Und wenn es dir wie den meisten geht, machst du folgende Erfahrung: Du kannst den hinteren Oberschenkel dehnen und fühlst dich kurz danach fantastisch.
Doch nach einiger Zeit kehrt das Verspannungsgefühl zurück. Und wenn du nicht jeden Tag dehnst, ist es um die Beweglichkeit auch geschehen.
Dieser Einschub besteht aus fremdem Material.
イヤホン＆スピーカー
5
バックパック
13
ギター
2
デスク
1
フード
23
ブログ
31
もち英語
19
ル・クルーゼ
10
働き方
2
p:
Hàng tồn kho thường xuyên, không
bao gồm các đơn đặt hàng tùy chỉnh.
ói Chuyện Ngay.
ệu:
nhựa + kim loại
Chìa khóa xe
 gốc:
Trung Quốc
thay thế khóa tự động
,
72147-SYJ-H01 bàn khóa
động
Erwischt? Das hat einen einfachen Grund. Denn Bewegungseinschränkungen entstehen nicht wie allgemein angenommen durch verkürzte Muskeln. Das sehen wir eindrucksvoll bei Patienten mit einer Frozen Shoulder. Bei dieser Pathologie ist die Beweglichkeit der Schulter stark eingeschränkt. Werden die Patienten jedoch narkotisiert, ist die Beweglichkeit fast normal (z.B. Hollmann et al. 2018).
Daraus lernen wir: Unsere Beweglichkeit wird zu einem großen Teil von unserem zentralen Nervensystem mitbestimmt, weniger von unserer Muskulatur. Darum spricht man heute auch von einer neuromuskulären Einheit.
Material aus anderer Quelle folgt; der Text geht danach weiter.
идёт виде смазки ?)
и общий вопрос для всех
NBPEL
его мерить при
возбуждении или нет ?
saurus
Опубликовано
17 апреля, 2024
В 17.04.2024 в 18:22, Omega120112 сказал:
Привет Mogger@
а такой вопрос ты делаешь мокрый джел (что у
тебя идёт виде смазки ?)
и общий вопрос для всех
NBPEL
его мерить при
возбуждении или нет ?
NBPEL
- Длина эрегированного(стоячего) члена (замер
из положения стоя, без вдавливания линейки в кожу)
Vereinfacht gesagt: Unsere Muskeln machen nur das, was der Chef - unser zentrales Nervensystem - vorgibt.
Wenn wir also das Ziel haben beweglicher zu werden, bringt es nicht viel, passiv den hinteren Oberschenkel dehnen zu wollen.
"Passiv dehnen" bedeutet in dem Kontext, dass bei der Dehnung keine aktive Muskelarbeit verrichtet wird. Dabei arbeitet das zentrale Nervensystem nicht mit und folglich lernt es den neuen Bewegungsradius nicht.
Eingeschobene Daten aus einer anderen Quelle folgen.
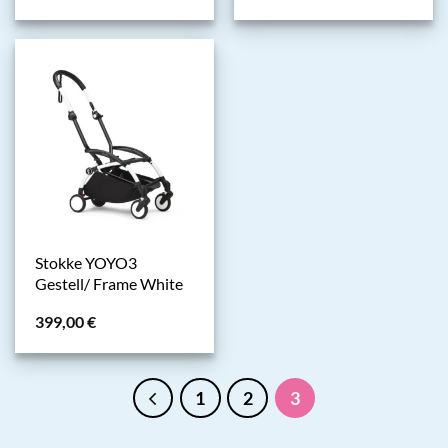
Stokke YOYO3
Gestell/ Frame White
399,00
€
1
2
3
Damit wir die Beweglichkeit verbessern, benötigen wir also folgendes:
Beweglichkeit = Flexibilität + Kraft + Bewegungskontrolle
Fehlt uns Kraft und Kontrolle, bekommen unsere Muskeln eine Schutzspannung. Die Folge: Wir sind unbeweglicher und fühlen uns verspannt.
Wenn wir jedoch unser zentrales Nervensystem mitarbeiten lassen, indem wir z.B. die Muskeln in einer Dehnung anspannen, verbessern wir unsere Beweglichkeit und lösen das Verspannungsgefühl.
Andreas hat am eigenen Leib erfahren, wie effektiv und nachhaltig das ist und im Laufe der Ausbildung mehr erreicht, als die Jahre davor mit stumpfen Dehnen.
Und das kannst du auch! Nachfolgend findest du drei Übungen, mit denen du den hinteren Oberschenkel dehnen kannst - für nachhaltige Ergebnisse.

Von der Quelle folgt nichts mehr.